Instructions to follow: Render every line of text in the data below as a Markdown table with the columns No. and Text, numbering the rows. Leave out blank lines and the pictures.

Dataset entries:
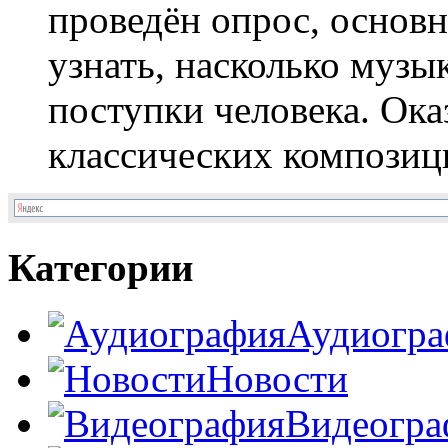
проведён опрос, основн
узнать, насколько музык
поступки человека. Ока
классических композици
Категории
Аудиогра
Новости
Видеогра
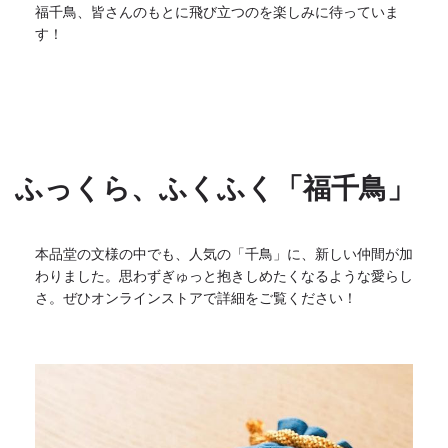
福千鳥、皆さんのもとに飛び立つのを楽しみに待っていま
す！
ふっくら、ふくふく「福千鳥」
本品堂の文様の中でも、人気の「千鳥」に、
新しい仲間が加
わりました。
思わずぎゅっと抱きしめたくなるような愛らし
さ。
ぜひオンラインストアで詳細をご覧ください！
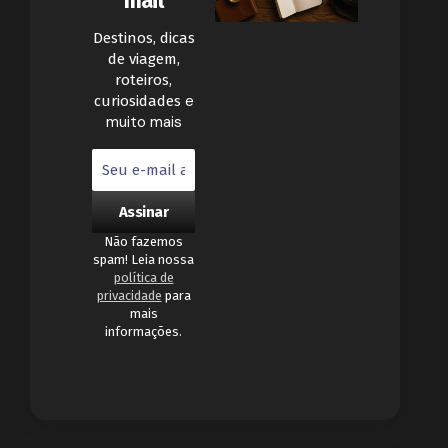
mail
Destinos, dicas
de viagem,
roteiros,
e
curiosidades
muito mais
Não fazemos
spam! Leia nossa
política de
privacidade
para
mais
informações.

Response box:
| No. | Text |
|---|---|
| 1 | проведён опрос, основн |
| 2 | узнать, насколько музык |
| 3 | поступки человека. Ока |
| 4 | классических композици |
| 5 | Категории |
| 6 | Аудиогра |
| 7 | Новости |
| 8 | Видеогра |
| 9 | 福千鳥、皆さんのもとに飛び立つのを楽しみに待っていま |
| 10 | す！ |
| 11 | ふっくら、ふくふく「福千鳥」 |
| 12 | 本品堂の文様の中でも、人気の「千鳥」に、 |
| 13 | 新しい仲間が加 |
| 14 | わりました。 |
| 15 | 思わずぎゅっと抱きしめたくなるような愛らし |
| 16 | さ。 |
| 17 | ぜひオンラインストアで詳細をご覧ください！ |
| 18 | mail |
| 19 | Destinos, dicas |
| 20 | de viagem, |
| 21 | roteiros, |
| 22 | e |
| 23 | curiosidades |
| 24 | muito mais |
| 25 | Não fazemos |
| 26 | spam! Leia nossa |
| 27 | política de |
| 28 | privacidade |
| 29 | para |
| 30 | mais |
| 31 | informações. |